Quote from: Hypatia on October 16, 2008, 10:21:30 PM
You mean the Venus de Milo?
As the world's most widely-known symbol of female beauty for all time, she's a powerful image of the Eternal Feminine empowering you to be who you are.
Yeah, its weird as I know i've never heard of it referred to in that way. Maybe i tapped into something that night.
Posted on: October 17, 2008, 01:21:43 pm
I had another dream, I just woke from it. I guess it was more a nightmare the first part and weird the second.
In it i walked down a corridor and into a funeral parlor. It was similar to the one I saw my grandmother in, I've only been to two funerals, I guess this makes a third. I saw people talking and pointing to an altar on the other side of the room. On it lay a tall woman wearing a purple dress. She wasn't in a coffin, but out for everyone to see.
I walked forward and passed a mirror, I saw my reflection and stopped. It crossed my mind that my reflection was wrong, but it wasn't enough to trigger anything lucid. In the reflection I was a full guy again. Except my hair was longer in a manish ponytail and I had a goatee. I turned back forward and finished making my way to the alter. It was me, the female me. She looked so peaceful laying there, but I guess everyone does in that sort of situation.
Everyone started to gather around me and I clearly head statements about how good it would be since 'she' was gone. My roommates, my family, even a few of my friends. How they could stop hearing me whine about my life, or how they would never have to deal with such a horrible person again. On and on and though every person was talking I heard them one at a time. They seemed all very happy, I was reminded in my dream of the
Christmas Carol. I remember feeling very sad at that analogy. When I looked back down my female self was crying as well. Then she opened her eyes and the voices stopped.
"Why are you letting me die? Why do you want to die so badly?" She seemed so sad, and the look she gave me was one a mother gives a child. I couldn't answer, and she continued, "I know it seems we are two people, but I am you and you me. I don't want to die, why do you?"
"Because i'm so tired of the pain, i'm tired of caring, or not caring, or whatever it is I do!" I shouted at her, suddenly angry unlike I have ever been for some time. "It all started with you! It always had to be you! I had a life I had to give up so you could live! I gave up so much and now I could lose everything!" I cried and shook. She was suddenly sitting and cupped my face.
"You would have rather lived a lie?" She asked. I opened my mouth and she placed a finger on my lips. "Regardless of your physical body, what you are is what you are. No wishing or cursing will change that fact. Nothing they say will change that either."
"I don't want this, I want what men want and what women want.

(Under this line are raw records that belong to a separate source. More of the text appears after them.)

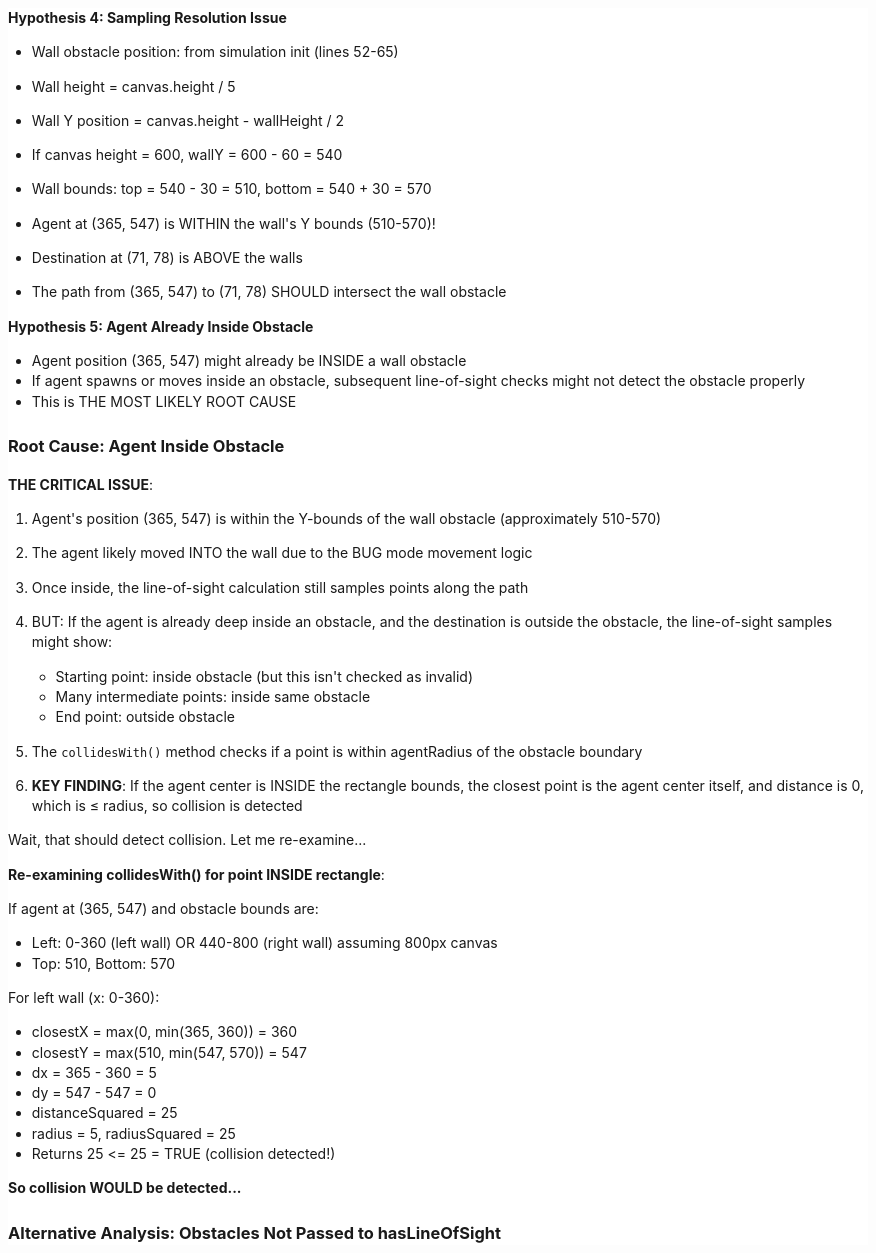 **Hypothesis 4: Sampling Resolution Issue**
- Wall obstacle position: from simulation init (lines 52-65)
- Wall height = canvas.height / 5
- Wall Y position = canvas.height - wallHeight / 2
- If canvas height = 600, wallY = 600 - 60 = 540
- Wall bounds: top = 540 - 30 = 510, bottom = 540 + 30 = 570

- Agent at (365, 547) is WITHIN the wall's Y bounds (510-570)!
- Destination at (71, 78) is ABOVE the walls

- The path from (365, 547) to (71, 78) SHOULD intersect the wall obstacle

**Hypothesis 5: Agent Already Inside Obstacle**
- Agent position (365, 547) might already be INSIDE a wall obstacle
- If agent spawns or moves inside an obstacle, subsequent line-of-sight checks might not detect the obstacle properly
- This is THE MOST LIKELY ROOT CAUSE

### Root Cause: Agent Inside Obstacle

**THE CRITICAL ISSUE**:

1. Agent's position (365, 547) is within the Y-bounds of the wall obstacle (approximately 510-570)
2. The agent likely moved INTO the wall due to the BUG mode movement logic
3. Once inside, the line-of-sight calculation still samples points along the path
4. BUT: If the agent is already deep inside an obstacle, and the destination is outside the obstacle, the line-of-sight samples might show:
   - Starting point: inside obstacle (but this isn't checked as invalid)
   - Many intermediate points: inside same obstacle
   - End point: outside obstacle

5. The `collidesWith()` method checks if a point is within agentRadius of the obstacle boundary
6. **KEY FINDING**: If the agent center is INSIDE the rectangle bounds, the closest point is the agent center itself, and distance is 0, which is ≤ radius, so collision is detected

Wait, that should detect collision. Let me re-examine...

**Re-examining collidesWith() for point INSIDE rectangle**:

If agent at (365, 547) and obstacle bounds are:
- Left: 0-360 (left wall) OR 440-800 (right wall) assuming 800px canvas
- Top: 510, Bottom: 570

For left wall (x: 0-360):
- closestX = max(0, min(365, 360)) = 360
- closestY = max(510, min(547, 570)) = 547
- dx = 365 - 360 = 5
- dy = 547 - 547 = 0
- distanceSquared = 25
- radius = 5, radiusSquared = 25
- Returns 25 <= 25 = TRUE (collision detected!)

**So collision WOULD be detected...**

### Alternative Analysis: Obstacles Not Passed to hasLineOfSight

I don't know who I am anymore!"
She shook her head gently, "That is because you are both, you were raised as both and you will die as both. Because we are both just as real. It just happens that the female side of you is slightly more dominant. But it doesn't mean you can't be those things." She spoke calmly, "With all the things you have been through and seen, why would you believe differently?" She had a sad smile as she said the next bit.
"Life is pain, but it is through that pain that we learn what life truly is. To run away from that, to let your fear and pain overwhelm you is to miss out on this lesson. Instead of concentrating on the pain, let it help you find the points of happiness in your life." She took my hand and lead me down another corridor, at this point i'm suddenly female again. "I know it is hard, but you got this far right? You are as stubborn as they come, are you really going to give up when you are so close to your dreams?" Suddenly i'm in a city, except that there are Japanese words everywhere. Or at least what I think is supposed to be Japanese. I think I was supposed to be in Japan. She let go of my hand, and I looked away at my surroundings. When I looked back it was suddenly my male self. Except that he had that same gentle tone as she had a moment before.
"Now stop being a jackass and get your butt in gear. We got work to do." He was gentle in tone, but still gruff. He poked my head, and I suddenly woke up.
Its a long post in an old post. Sorry if this upsets anyone. I just felt compelled to write this down, and this seemed the most logical place to do it. I dunno, but it was important enough to me for me to remember it so clearly. Maybe someone will get something from this. Dunno, vut i'm going to try and get some more sleep.